Figure 3. Characterization of 3E10 cellular penetration, mechanism of uptake, and tumor targeting.

(A) Representative confocal immunofluorescence images and of HeLa cells treated with 750 nM humanized AlexaFluor 680-labeled 3E10 variants for 24 h. (B) Quantification of (A). n ≥ 250 cells per treatment group. (C, D) Quantification of antibody uptake in K562 cells treated with inhibitors of ENT2 (C) and of canonical cellular uptake pathways (D) as assessed by flow cytometry. Cells were treated with 750 nM AlexaFluor 680-labeled antibody for 2 h. Labeled IgG1 isotype was used as a negative control. Al680: AlexaFluor 680; EIPA: 5-(N-ethyl-N-isopropyl)-amiloride; NBMPR: S-(4-nitrobenzyl)-6-thioinosine. Data are mean ± SEM, n = 3 replicates. (E) Quantification and representative IVIS images of AlexaFluor 680 fluorescence in EMT6 mouse tumors isolated from tumor-bearing mice. Mice (n = 2 per group) were treated intravenously with AlexaFluor 680-labeled antibody (100 μg) and tumors were harvested 24 h after treatment. (F) Representative IVIS images showing fluorescence signal in mice injected intravenously with AlexaFluor680-labeled antibodies. One representative image of all major organs plus EMT6 tumors is shown per treatment group.

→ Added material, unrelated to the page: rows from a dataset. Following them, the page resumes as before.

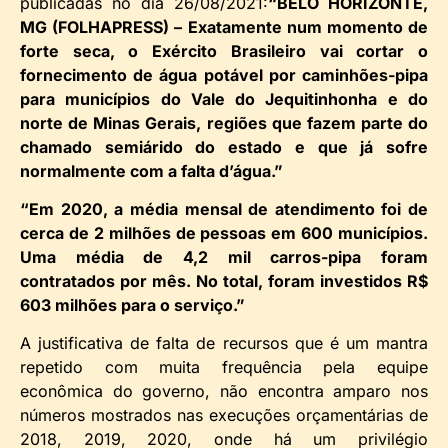
publicadas no dia 26/08/2021:
“BELO HORIZONTE,
MG (FOLHAPRESS) – Exatamente num momento de
forte seca, o Exército Brasileiro vai cortar o
fornecimento de água potável por caminhões-pipa
para municípios do Vale do Jequitinhonha e do
norte de Minas Gerais, regiões que fazem parte do
chamado semiárido do estado e que já sofre
normalmente com a falta d’água.”
“Em 2020, a média mensal de atendimento foi de
cerca de 2 milhões de pessoas em 600 municípios.
Uma média de 4,2 mil carros-pipa foram
contratados por mês. No total, foram investidos R$
603 milhões para o serviço.”
A justificativa de falta de recursos que é um mantra
repetido com muita frequência pela equipe
econômica do governo, não encontra amparo nos
números mostrados nas execuções orçamentárias de
2018, 2019, 2020, onde há um privilégio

Figure 4. RAD51 binding and homology-directed repair inhibition properties are retained in a fully humanized 3E10 variant.

(A) Representative western blot (top) showing RAD51 binding by antibodies as assessed following CLIP. MCF7 cells were transfected with 10 μg CMV-hRAD51 plasmid and treated with 500 nM antibodies prior to UV crosslinking and immunoprecipitation. Quantification (bottom) is of n = 4 replicates, where data are mean ± SEM. RAD51 abundance is first normalized to Fc (3E10 antibody) abundance to account for differences in antibody cellular penetration, and these values are then normalized to WT. (B) Quantification of homology-directed repair (HDR) in U2OS DR-GFP cells containing an inducible GFP reporter. Cells were treated with 1.2 μM antibody for 16–24 h and GFP expression was measured by flow cytometry. Data are mean ± SEM, n = 3 replicates. (C, D) Survival assays in isogenic cell lines. (C) VC8 ± BRCA2, and (D) U251 ± PTEN. VC8 cells were treated with 500 nM antibodies and U251 cells were treated with 1 μM antibodies for 4–5 days. Cell survival was measured using CellTiter-Glo ATP-based viability assay. Data are mean ± SEM, n = 3 replicates.

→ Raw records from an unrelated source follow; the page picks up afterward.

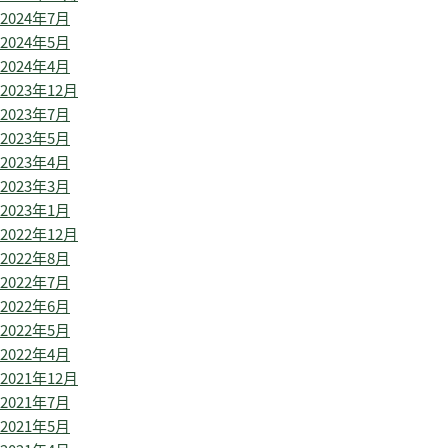
2024年7月
2024年5月
2024年4月
2023年12月
2023年7月
2023年5月
2023年4月
2023年3月
2023年1月
2022年12月
2022年8月
2022年7月
2022年6月
2022年5月
2022年4月
2021年12月
2021年7月
2021年5月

Figure 5. 3E10-RAD51 interaction models generated using AlphaFold 3 are of low confidence.

(A) Full-length human RAD51 sequence was used to predict docking to WT 3E10. iPTM = 0.42, pTM = 0.53. (B) N-terminal domain RAD51 sequence (aa 1–89) was used to predict docking to WT 3E10. iPTM = 0.6, pTM = 0.72. 3E10 heavy chains are shown in pink, light chains are shown in blue, and RAD51 is shown in yellow. Insets show RAD51 residues within close proximity to D31.